The task, instead, Hayek said, is finding an institutional order in which the potential for such misuse and abuse is minimized and the widest latitude prevails for people to use their own unique and specialized knowledge and abilities in ways that not only benefit themselves but improve the conditions of many others in society, as well.
Explained Hayek:
The “chief concern was not so much with what man might occasionally achieve when he was at his best but that he should have as little opportunity as possible to do harm when he was at his worst . . .
The main merit . . . of [political] individualism . . . is that it is a system under which bad men can do least harm; it is a social system which does not depend for its functioning on our finding good men for running it, or on all men becoming better than they now are, but which makes use of men in all their given variety and complexity, sometimes good and sometimes bad, sometimes intelligent and more often stupid. [The] aim was a system under which it should be possible to grant freedom to all, instead of restricting it . . . to ‘the good and wise’ . . .
What the economists [of the eighteenth and nineteenth centuries] understood for the first time was that the market as it had grown up was an effective way of making men take part in a process more complex and extended than he could comprehend and that it was through the market that he was made to contribute ‘to ends which were no part of his purpose’ [to quote from Adam Smith] . . .
The true basis of [the individualist’s] argument is that nobody can know who knows best and that the only way by which we can find out is through a social process in which everybody is allowed to try and see what he can do.
The fundamental assumption here as elsewhere is the unlimited variety of human gifts and skills and the consequent ignorance of any single individual of most of what is known to all the members of society taken together.
Individual Freedom with Limited Government
If we take Hayek’s argument to heart, we must not only doubt but strongly challenge the arrogance and hubris expressed by all those in the public policy arena who assert a presumed knowledge to know how to guide, direct, redesign, regulate and plan the society in a manner better than allowing the free interactions of multitudes of individuals within a general system of individual rights to life, liberty and honestly acquired property, with enforcement of all contracts and agreements freely and non-fraudulently entered into.

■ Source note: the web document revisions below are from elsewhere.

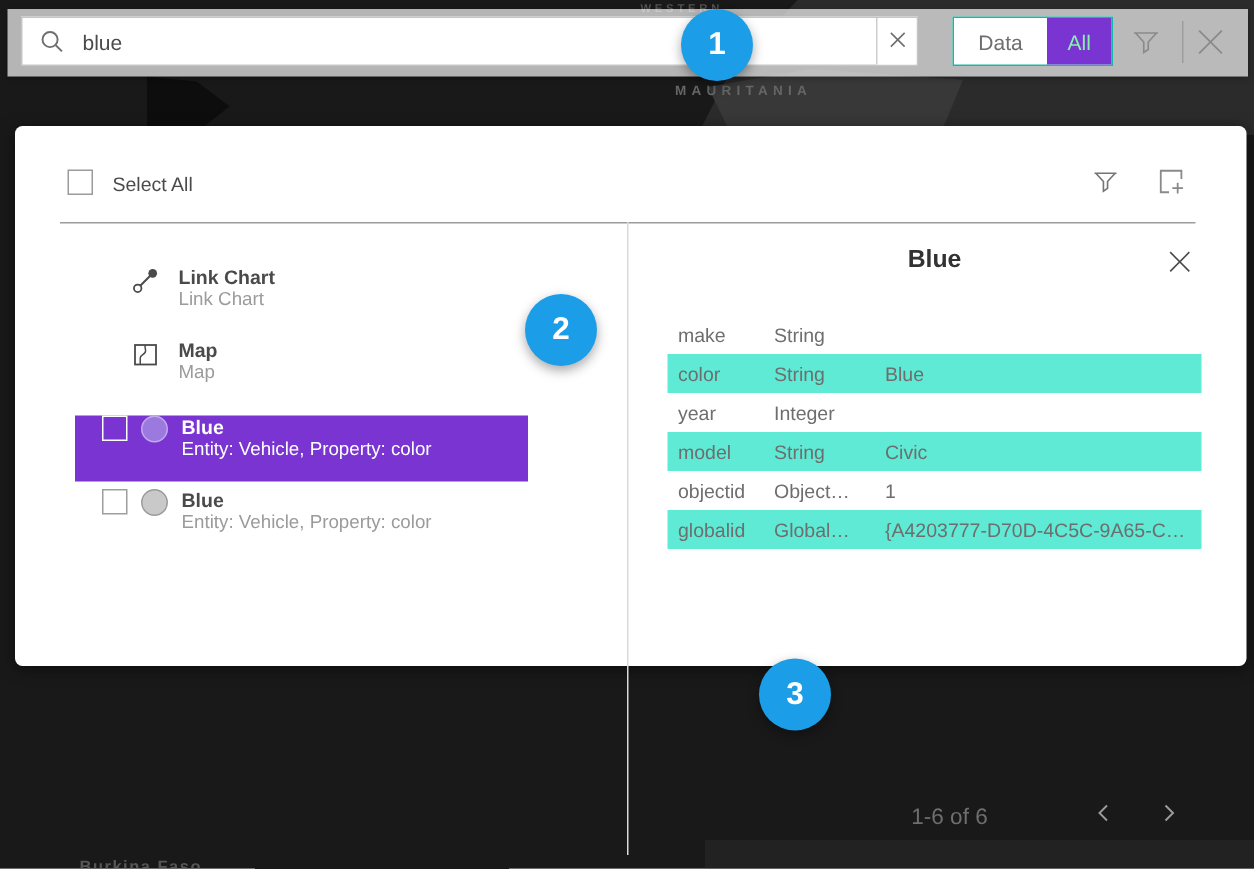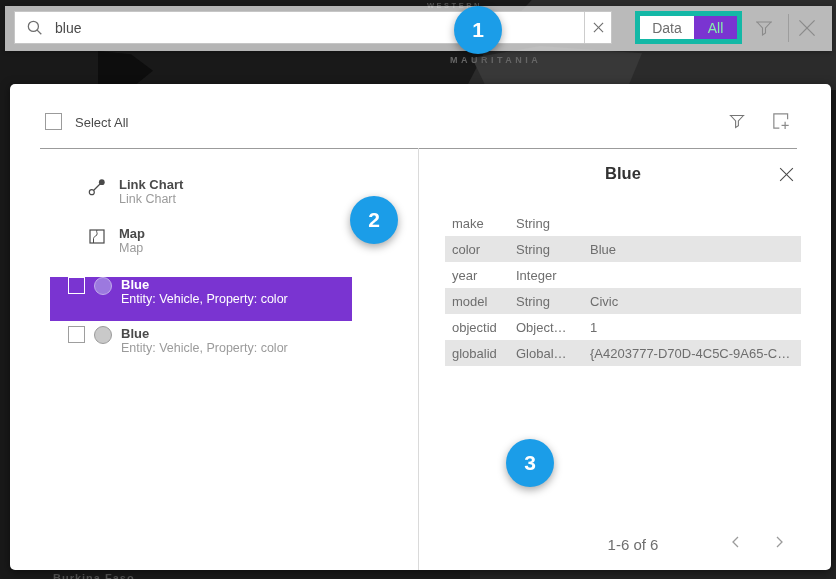--- a/index.html
+++ b/index.html
@@ -25,39 +25,39 @@
   .topbar { position:absolute; left:5px; top:6px; width:827px; height:45px;
             background:rgba(255,255,255,0.68); box-shadow:0 1px 4px rgba(0,0,0,0.3); }
   .search-box { position:absolute; left:9px; top:5px; width:598px; height:33px;
                 background:#ffffff; border:1px solid #c6c6c6; display:flex; align-items:center; }
   .search-glyph { position:absolute; left:11px; top:7px; width:18px; height:18px; }
   .search-input { border:none; outline:none; width:100%; height:100%; padding-left:40px;
                   font-family:"Liberation Sans", sans-serif; font-size:14px; color:#4a4a4a; background:transparent; }
   .clear-btn { position:absolute; right:0; top:0; width:27px; height:31px; border-left:1px solid #cdcdcd;
                display:flex; align-items:center; justify-content:center; cursor:pointer; background:#fff; }
   .scope-toggle { position:absolute; left:630px; top:5px; width:107px; height:33px; background:#ffffff;
-                  border:5px solid #14b8a6; display:flex; }
+                  border:1px solid #14b8a6; display:flex; }
   .scope-opt { flex:1; display:flex; align-items:center; justify-content:center;
                font-size:14px; color:#6e6e6e; cursor:pointer; }
   .scope-opt.selected { flex:0 0 43px; background:var(--accent-purple,#7A34D1); color:#86efac; }
   .bar-filter { position:absolute; left:747px; top:10px; width:24px; height:24px; cursor:pointer; }
   .bar-divider { position:absolute; left:783px; top:8px; width:1px; height:28px; background:#9d9d9d; }
   .bar-close { position:absolute; left:789px; top:9px; width:26px; height:26px; cursor:pointer; }
 
   
   .badge { position:absolute; width:48px; height:48px; border-radius:50%;
            background:var(--badge-blue,#1B9DE8); color:#ffffff; font-size:21px; font-weight:700;
            display:flex; align-items:center; justify-content:center;
            box-shadow:0 3px 8px rgba(0,0,0,0.35); z-index:30; }
   .badge-1 { left:454px; top:6px; }
   .badge-2 { left:350px; top:196px; }
   .badge-3 { left:506px; top:439px; }
 
   
-  .panel { position:absolute; left:10px; top:84px; width:821px; height:486px; background:#ffffff;
+  .panel { position:absolute; left:10px; top:84px; width:821px; height:360px; background:#ffffff;
            border-radius:5px; box-shadow:0 2px 10px rgba(0,0,0,0.5); }
   .select-all-box { position:absolute; left:35px; top:29px; width:17px; height:17px;
                     border:1px solid #9b9b9b; background:#fff; cursor:pointer; }
   .select-all-label { position:absolute; left:65px; top:31px; font-size:13px; color:#4a4a4a; }
   .panel-filter { position:absolute; left:716px; top:26px; width:22px; height:22px; cursor:pointer; }
   .panel-add { position:absolute; left:760px; top:26px; width:22px; height:22px; cursor:pointer; }
   .h-divider { position:absolute; left:30px; top:64px; width:757px; height:1px; background:#9b9b9b; }
   .v-divider { position:absolute; left:408px; top:64px; width:1px; height:422px; background:#dadada; }
 
   
@@ -75,21 +75,21 @@
   .sw-unsel { background:var(--unselected-swatch,#C9C9C9); border:1.5px solid #9b9b9b; }
   .li-icon { width:20px; height:20px; flex:none; }
 
   
   .detail-title { position:absolute; left:435px; top:80px; width:356px; text-align:center;
                   font-size:16.5px; font-weight:700; color:#323232; }
   .detail-close { position:absolute; left:768px; top:82px; width:18px; height:18px; cursor:pointer; }
   .dtable { position:absolute; left:435px; top:126px; width:356px; }
   .trow { display:flex; align-items:center; height:26px; font-size:13px; color:#6e6e6e; }
   .thead { height:30px; border-bottom:1px solid #cfcfcf; }
-  .trow.alt { background:#e5e5e5; }
+  .trow.alt { background:#5eead4; }
   .c1 { width:71px; padding-left:7px; } .c2 { width:74px; }
   .c3 { flex:1; white-space:nowrap; overflow:hidden; text-overflow:clip; }
   .pager-label { position:absolute; left:578px; top:452px; width:90px; text-align:center;
                  font-size:15px; color:#6e6e6e; }
   .pager-prev { position:absolute; left:718px; top:450px; width:20px; height:20px; cursor:pointer; }
   .pager-next { position:absolute; left:761px; top:450px; width:20px; height:20px; cursor:pointer; }
 </style>
 </head>
 <body>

As Hayek went on to say, this also implies a society in which individuals reap the benefits of all peaceful rewards they have earned, but also must be willing to bear the losses and disappointments when outcomes are not always to their liking.
Thus, while such a free society rejects any and all political forms of favor, privilege and artificial status, it also operates on the basis of market-resulting inequalities of material and other outcomes under a regime of impartial and equal individual rights before the law. Either all people are treated equally before the law with resulting unequal economic outcomes, or government treats individuals unequally in the attempt to assure more equal economic results.
Hayek ended his lecture with a question and an observation that is as relevant today as when he delivered it 70 years ago:
The fundamental attitude of true individualism is one of humility towards the processes by which mankind has achieved things which have not been designed or understood by any individual and are indeed greater than individual minds. The great question at this moment is whether man’s mind will be allowed to continue to grow as part of this process or whether human reason is to place itself in chains of its own making.
What individualism teaches us is that society is greater than the individual only in so far as it is free. In so far as it is controlled or directed, it is limited to the powers of the individual minds which control or direct it.
Which direction will the twenty-first century follow: individual free minds or politically managed minds? That is the question for all of us to answer.